| Source information |
========================================

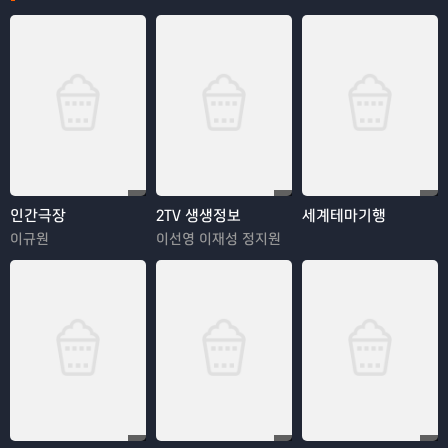
인간극장
2TV 생생정보
세계테마기행
이규원
이선영 이재성 정지원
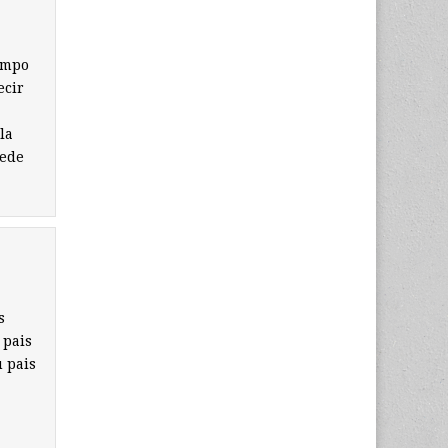
iempo
ecir
la
uede
s
 pais
u pais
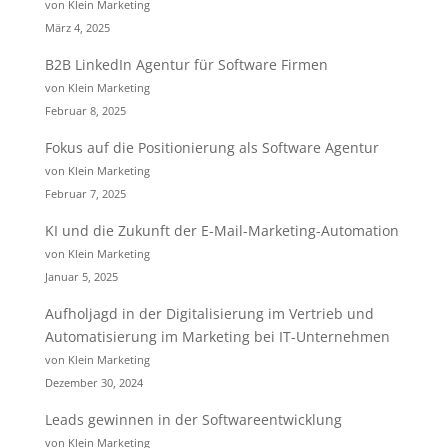
von Klein Marketing
März 4, 2025
B2B LinkedIn Agentur für Software Firmen
von Klein Marketing
Februar 8, 2025
Fokus auf die Positionierung als Software Agentur
von Klein Marketing
Februar 7, 2025
KI und die Zukunft der E-Mail-Marketing-Automation
von Klein Marketing
Januar 5, 2025
Aufholjagd in der Digitalisierung im Vertrieb und
Automatisierung im Marketing bei IT-Unternehmen
von Klein Marketing
Dezember 30, 2024
Leads gewinnen in der Softwareentwicklung
von Klein Marketing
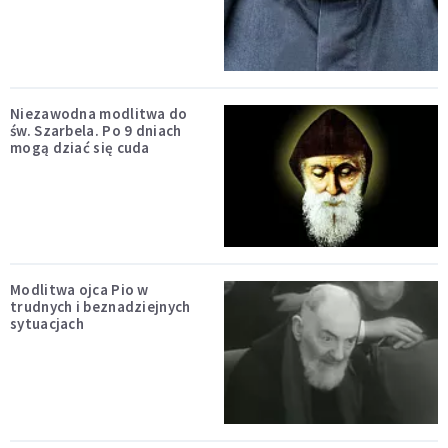
Niezawodna modlitwa do
św. Szarbela. Po 9 dniach
mogą dziać się cuda
Modlitwa ojca Pio w
trudnych i beznadziejnych
sytuacjach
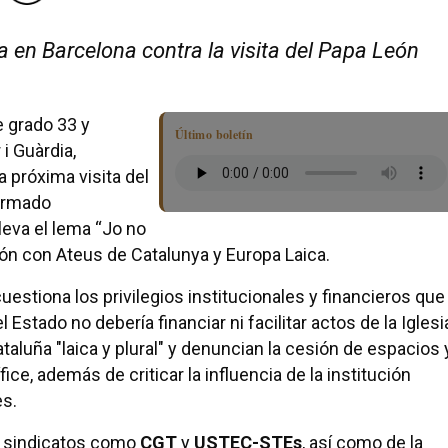
 en Barcelona contra la visita del Papa León
 grado 33 y
Último boletín
i Guàrdia,
 próxima visita del
ormado
 lleva el lema “Jo no
ión con Ateus de Catalunya y Europa Laica.
uestiona los privilegios institucionales y financieros que
 Estado no debería financiar ni facilitar actos de la Iglesi
aluña "laica y plural" y denuncian la cesión de espacios 
ice, además de criticar la influencia de la institución
es.
e sindicatos como
CGT
y
USTEC-STEs
, así como de la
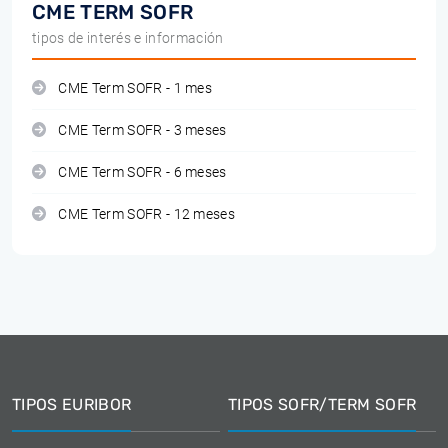
CME TERM SOFR
tipos de interés e información
CME Term SOFR - 1 mes
CME Term SOFR - 3 meses
CME Term SOFR - 6 meses
CME Term SOFR - 12 meses
TIPOS EURIBOR
TIPOS SOFR/TERM SOFR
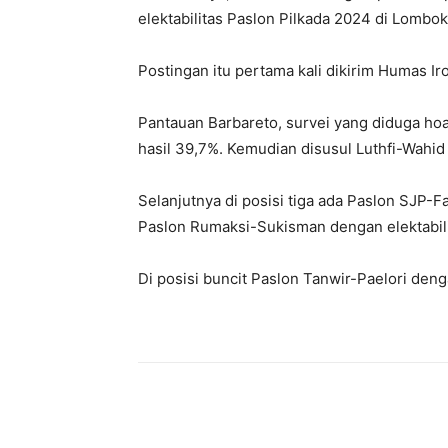
elektabilitas Paslon Pilkada 2024 di Lombok
Postingan itu pertama kali dikirim Humas I
Pantauan Barbareto, survei yang diduga ho
hasil 39,7%. Kemudian disusul Luthfi-Wahid
Selanjutnya di posisi tiga ada Paslon SJP-F
Paslon Rumaksi-Sukisman dengan elektabili
Di posisi buncit Paslon Tanwir-Paelori denga
Bagikan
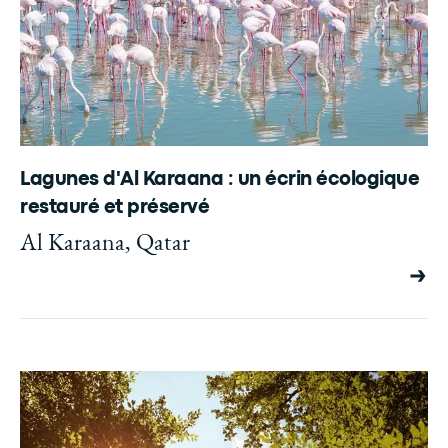
Lagunes d'Al Karaana : un écrin écologique
restauré et préservé
Al Karaana, Qatar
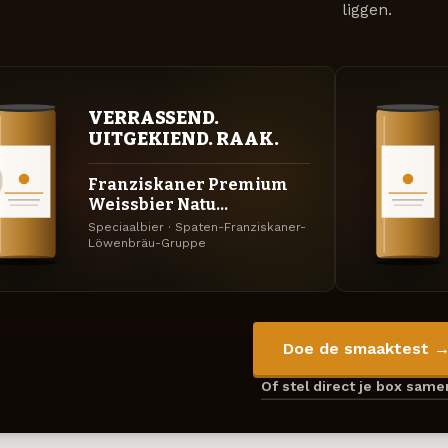
liggen.
VERRASSEND.
UITGEKIEND. RAAK.
Franziskaner Premium
Weissbier Natu...
Speciaalbier · Spaten-Franziskaner-
Löwenbräu-Gruppe
Doe de smaaktest 
Of stel direct je box sam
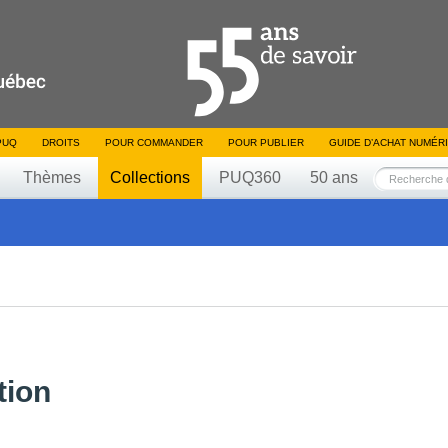
PUQ
DROITS
POUR COMMANDER
POUR PUBLIER
GUIDE D’ACHAT NUMÉR
Thèmes
Collections
PUQ360
50 ans
tion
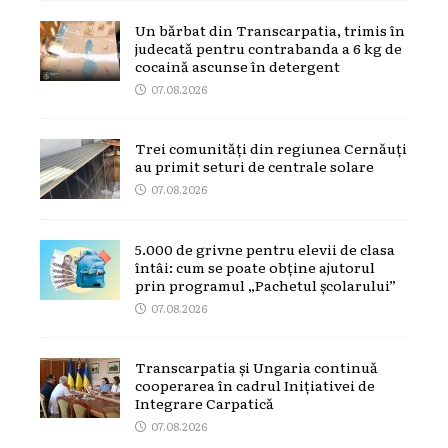
Un bărbat din Transcarpatia, trimis în
judecată pentru contrabanda a 6 kg de
cocaină ascunse în detergent
07.08.2026
Trei comunități din regiunea Cernăuți
au primit seturi de centrale solare
07.08.2026
5.000 de grivne pentru elevii de clasa
întâi: cum se poate obține ajutorul
prin programul „Pachetul școlarului”
07.08.2026
Transcarpatia și Ungaria continuă
cooperarea în cadrul Inițiativei de
Integrare Carpatică
07.08.2026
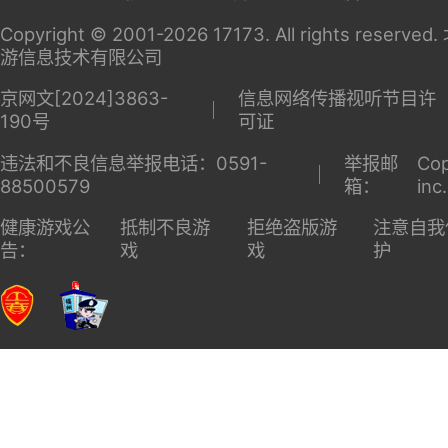
关于
家长监
广告服
商务洽
17173
护
务
谈
Copyright © 2001-2026 17173. All rights reserv
游信息技术有限公司
京网文[2024]3863-
信息网络传播视听节目许
190号
可证
违法和不良信息举报电话：0591-
举报邮
Cop
88500579
箱：
inc
健康游戏公
抵制不良游
拒绝盗版游
注意自我
告：
戏
戏
护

========================================

| Exercise requirements |
Please give the lines again, starting at the one that contains "Un bărbat din Transcarpatia, trimis în" and ending at the last line, and change "Transcarpatia" to "Zakarpattia" wherever it appears, with everything else unchanged. Leave the pictures out of your answer.

| Solution for this problem |
Un bărbat din Zakarpattia, trimis în
judecată pentru contrabanda a 6 kg de
cocaină ascunse în detergent
07.08.2026
Trei comunități din regiunea Cernăuți
au primit seturi de centrale solare
07.08.2026
5.000 de grivne pentru elevii de clasa
întâi: cum se poate obține ajutorul
prin programul „Pachetul școlarului”
07.08.2026
Zakarpattia și Ungaria continuă
cooperarea în cadrul Inițiativei de
Integrare Carpatică
07.08.2026
关于
家长监
广告服
商务洽
17173
护
务
谈
Copyright © 2001-2026 17173. All rights reserv
游信息技术有限公司
京网文[2024]3863-
信息网络传播视听节目许
190号
可证
违法和不良信息举报电话：0591-
举报邮
Cop
88500579
箱：
inc
健康游戏公
抵制不良游
拒绝盗版游
注意自我
告：
戏
戏
护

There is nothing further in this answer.